Kevin_A that means they have probably got hold of a 150:1 strainwave head.
ZWO's specs states otherwise, though: that the new strain wave gear is still spec'ed at 100:1. So, the change in the ratio has to come from somewhere else?
Further, this review of the WD-17 lists the ratios for different strain wave geared mounts (the most comprehensive table I have seen yet):
https://walachia.blog.fc2.com/blog-date-202302.html
Notice that it too lists a 100:1 strain wave gear ratio for the ZWO mount (Google translate works rather well even for the table:-). But "reduction ratio" is listed as 300:1. Not 150:1, which is needed (for a strain wave period) to produce a 287 second period (correcting my mistake that a 100:1 strain wave gear produces a period of sidereal day/100 instead of sidereal day/200).
(Thus, I think that 300:1 is a mistake and it is the reduction in periodicity of the strain wave gear, not reduction in gear ratio -- and the ZWO mount really has a 150:1 total reduction ratio.)
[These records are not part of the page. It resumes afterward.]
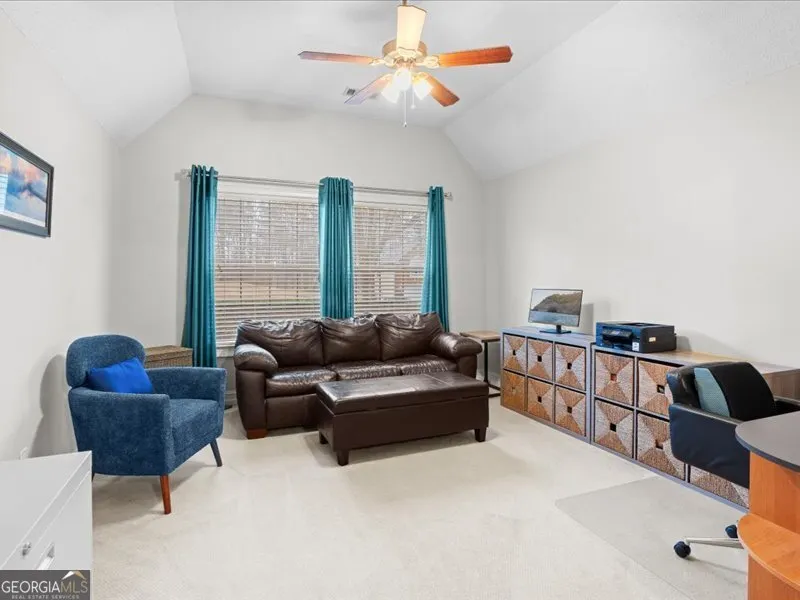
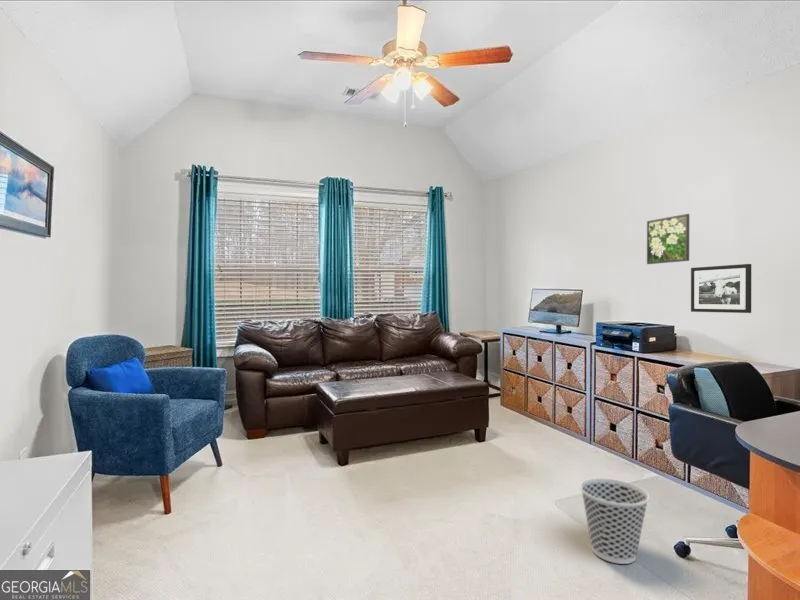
+ wastebasket [579,477,650,565]
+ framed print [646,213,690,265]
+ picture frame [690,263,752,314]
Notice that for the WD-17, the gears are listed as direct drive, with 100:1 gears and reduction ratio of 100:1 -- thus, because of the stain wave repeats, a period of sidereal day / 200. I.e., 430 seconds, and not 860 seconds (same as RST-135 period and the period of your version of the AM5). Makes it a little less interesting to buy one to measure, but I'm still tempted to pull the trigger.
(By the way, the author had a question right after the table about BLDC vs DC servo motors -- I believe BLDC simply implies a brushless DC motor, where there is no commutator, and the currents to the motor coils are simply modulated at different phases. So, still just a DC servo motor -- the one in the RST-135 is probably brushless too.)
We do know that there is a belt in the ZWO mount. There is also supposedly one in the RST-135, but I have not opened my mounts far enough to see it. This is what the RST-135E looks like after removing two layers of printed circuit board. Already past the warranty boundary :-). That thin barrel marked with [2.5] is not present in the non-E version of the mount:

Yes, my mistake on the 100:1 producing an 860 second period. Definitely my bad. Even the NASA paper that I linked to had mentioned that it takes two revolutions for the strain wave to repeat (I think the Wikipedia page also mentions it), so a 100:1 strain wave gear would repeat like a 200:1 "standard" gear ratio. I should have remembered that. Bloody rotting brains.
Kevin, I went completely the other direction last night; no tracking, no guiding; only used the mount to GOTO :-).
I was doing a practice run for the Perseids tonight, and simply parked the mount near the Zenith just a few minutes west of the Meridian.
I had shut tracking completely down -- but ASIAIR proceeded to turn it back on behind my back at some point (good thing I was watching) -- so I removed the mount from ASIAIR completely to get what I wanted, instead of what ASIAIR wanted.
I was running a 50mm lens (f/1.2 - yes, wide open with bloated stars and so on :-) on a full frame ASI6200C that is so wide that it would not allow me to track for even two hours because of the trees -- so I simply parked the mount and used 6 second exposures. I figured that except for a fireball, a meteor would not last for more than 3 seconds, and the 6 second exposure will minimize my sky background noise. The 6-second untracked stars also minimized the streaking.
(ASIAIR "auto-focus" is completely useless at f/1.2 of course.)
Anyway, I will be parking the lens a little east of the meridian tonight (as far as the trees will let me), and a declination a little north of Zenith (my Zenith declination is +45.45º), again as far as the trees will allow me, to get nearer to the radiant when it comes past.
So, no autoguiding, no tracking, no mount later tonight :-).